_TEXT EXCERPT:_
[Start of Attachment]

Lol.!!! THATS HILARIOUS.!!
Replace all rubber lines and olives on the steel lines “to & from” the filter.
Does your on/off valve under the tank leak.?? ANYWHERE IT LEAKS can suck air..
It’s also possible that the inner workings aren’t tight inside the pump and bleeding back.


----------



## thepumpguysc (Jan 25, 2015)

When it races just before it shuts off is absolutely normal.. don’t give it a second thought.
The only thing u need to do is open the double screw by the name plate and crank the engine.. fuel should squirt a city block w NO AIR.. and tighten..
Now loosen all the steel lines AT THE INJECTORS & crank the engine until fuel squirts out there WITH NO AIR & tighten.. 
Do ALL THIS W THE THROTTLE AT FULL SPEED..and the shut off in the run position..


----------



## ramdino (Jun 5, 2021)

Hacke said:


> I do not know what can go wrong, perhaps the "rich mixture" and sputtering comes from this. I hope user Thepumpguy reads this and can help.
> 
> You get air in the system, check the filter/s first.
> 
> ...


Much appreciated, blessings.


----------



## ramdino (Jun 5, 2021)

thepumpguysc said:


> When it races just before it shuts off is absolutely normal.. don’t give it a second thought.
> The only thing u need to do is open the double screw by the name plate and crank the engine.. fuel should squirt a city block w NO AIR.. and tighten..
> Now loosen all the steel lines AT THE INJECTORS & crank the engine until fuel squirts out there WITH NO AIR & tighten..
> Do ALL THIS W THE THROTTLE AT FULL SPEED..and the shut off in the run position..


Ok tks, I've done that several times amd it will crank but runs sometimes for an hour or more and then sometimes for 15 min,typically after it has already been running and shut down. Would the hot engine have anything to do with the shorter time. Water pump is circulating coolant.


----------



## thepumpguysc (Jan 25, 2015)

It sounding more and more like “floaters” in the fuel tank.??


----------



## ramdino (Jun 5, 2021)

That might be a point. The screen that is attached to the valve threaded up through the bottom is unattached. It might be rusted amd occasionally drifts over the place where it was attached and causes fuel starvation although I don't see how that would allow air in the system.


----------

[End of Attachment]

_ASSIGNMENT:_ Quote the fuel-system forum thread word for word, starting at the passage that opens with "Lol.!!! THATS HILARIOUS.!!" and stopping at the one that closes with "can suck air..".

_Dataset records:_
[Start of Attachment]

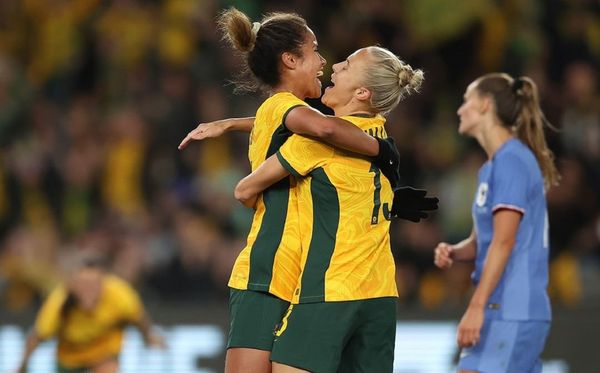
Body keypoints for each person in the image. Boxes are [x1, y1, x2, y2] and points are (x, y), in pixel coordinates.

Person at [178, 8, 408, 373]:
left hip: (305, 273)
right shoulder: (307, 125)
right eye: (315, 50)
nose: (325, 62)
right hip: (270, 268)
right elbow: (326, 129)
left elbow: (310, 125)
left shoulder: (297, 120)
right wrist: (384, 151)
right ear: (289, 59)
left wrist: (230, 123)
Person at [234, 46, 437, 373]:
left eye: (347, 65)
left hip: (328, 289)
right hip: (382, 296)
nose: (336, 65)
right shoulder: (384, 140)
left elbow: (244, 189)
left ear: (361, 92)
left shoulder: (314, 142)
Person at [433, 73, 560, 373]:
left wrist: (475, 307)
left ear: (485, 105)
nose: (459, 109)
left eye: (466, 101)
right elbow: (483, 242)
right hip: (501, 307)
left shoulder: (512, 161)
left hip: (512, 307)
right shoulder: (492, 167)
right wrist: (455, 251)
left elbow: (505, 241)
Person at [16, 255, 164, 373]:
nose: (88, 292)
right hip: (70, 359)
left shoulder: (119, 294)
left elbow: (138, 318)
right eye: (83, 285)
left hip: (104, 352)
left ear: (103, 282)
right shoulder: (58, 305)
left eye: (93, 285)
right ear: (73, 286)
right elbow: (37, 337)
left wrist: (148, 337)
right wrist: (22, 367)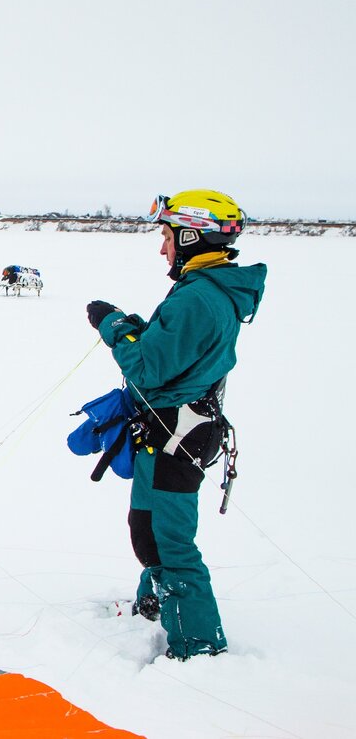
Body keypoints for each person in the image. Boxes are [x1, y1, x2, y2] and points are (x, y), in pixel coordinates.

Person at [85, 190, 267, 661]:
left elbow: (145, 370)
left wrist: (113, 328)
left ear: (191, 235)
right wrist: (139, 329)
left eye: (166, 236)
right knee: (146, 527)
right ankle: (152, 606)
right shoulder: (202, 288)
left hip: (177, 436)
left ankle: (200, 647)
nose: (162, 247)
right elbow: (174, 354)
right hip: (169, 431)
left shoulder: (200, 297)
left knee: (169, 542)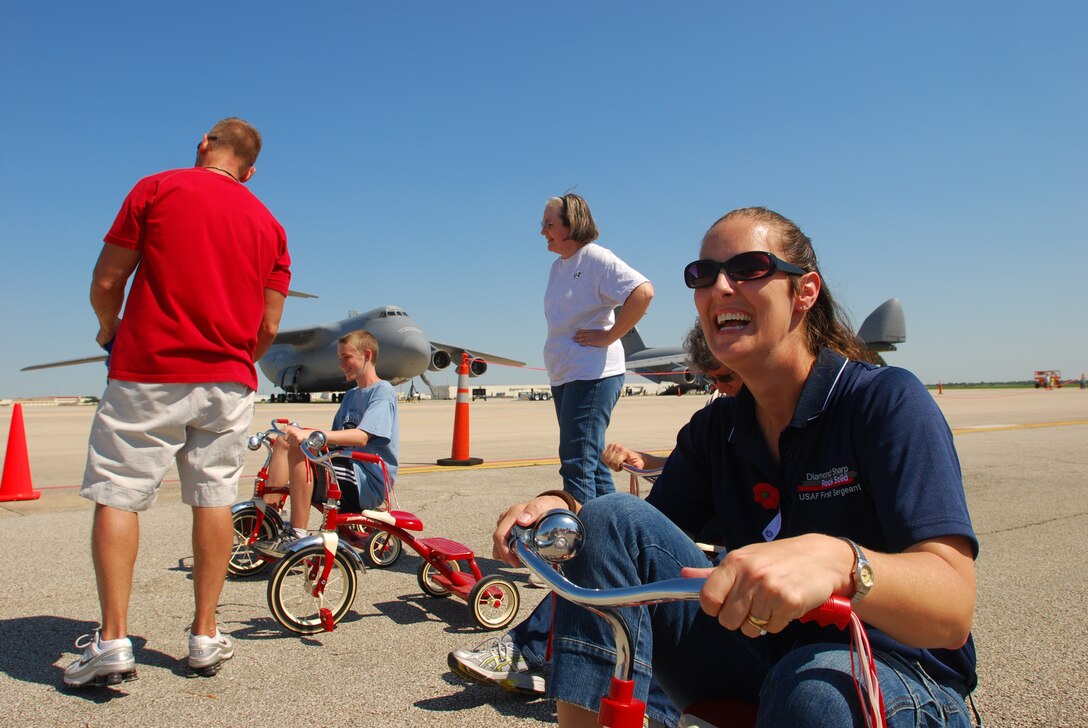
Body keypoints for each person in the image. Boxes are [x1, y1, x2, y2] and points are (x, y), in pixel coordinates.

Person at [492, 206, 978, 727]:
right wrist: (562, 509)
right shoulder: (716, 430)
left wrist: (841, 562)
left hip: (894, 669)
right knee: (607, 519)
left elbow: (951, 611)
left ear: (805, 291)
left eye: (749, 268)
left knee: (813, 693)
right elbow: (637, 540)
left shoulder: (884, 401)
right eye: (703, 275)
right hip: (761, 652)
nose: (720, 286)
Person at [64, 118, 291, 688]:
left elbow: (108, 279)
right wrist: (239, 356)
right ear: (251, 170)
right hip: (230, 380)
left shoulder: (156, 188)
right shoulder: (270, 225)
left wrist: (107, 329)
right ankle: (205, 635)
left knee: (119, 491)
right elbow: (268, 323)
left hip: (150, 369)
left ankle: (113, 640)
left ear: (203, 146)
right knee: (214, 496)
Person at [449, 193, 654, 695]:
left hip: (592, 374)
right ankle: (608, 543)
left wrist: (612, 338)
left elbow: (644, 292)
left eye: (548, 223)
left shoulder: (596, 260)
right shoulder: (562, 266)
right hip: (568, 376)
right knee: (588, 468)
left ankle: (585, 557)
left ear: (572, 224)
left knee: (578, 464)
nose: (541, 230)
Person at [255, 329, 399, 556]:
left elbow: (361, 437)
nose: (341, 363)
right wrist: (301, 433)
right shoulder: (351, 395)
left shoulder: (382, 392)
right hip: (346, 468)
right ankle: (269, 522)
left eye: (346, 357)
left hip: (366, 479)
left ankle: (297, 534)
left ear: (367, 355)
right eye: (339, 358)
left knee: (301, 452)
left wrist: (309, 435)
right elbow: (333, 439)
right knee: (284, 442)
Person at [601, 321, 742, 475]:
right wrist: (644, 460)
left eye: (727, 377)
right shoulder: (713, 416)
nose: (719, 387)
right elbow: (692, 464)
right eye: (710, 379)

[End of Attachment]

_EXERCISE ANSWER:_
Lol.!!! THATS HILARIOUS.!!
Replace all rubber lines and olives on the steel lines “to & from” the filter.
Does your on/off valve under the tank leak.?? ANYWHERE IT LEAKS can suck air..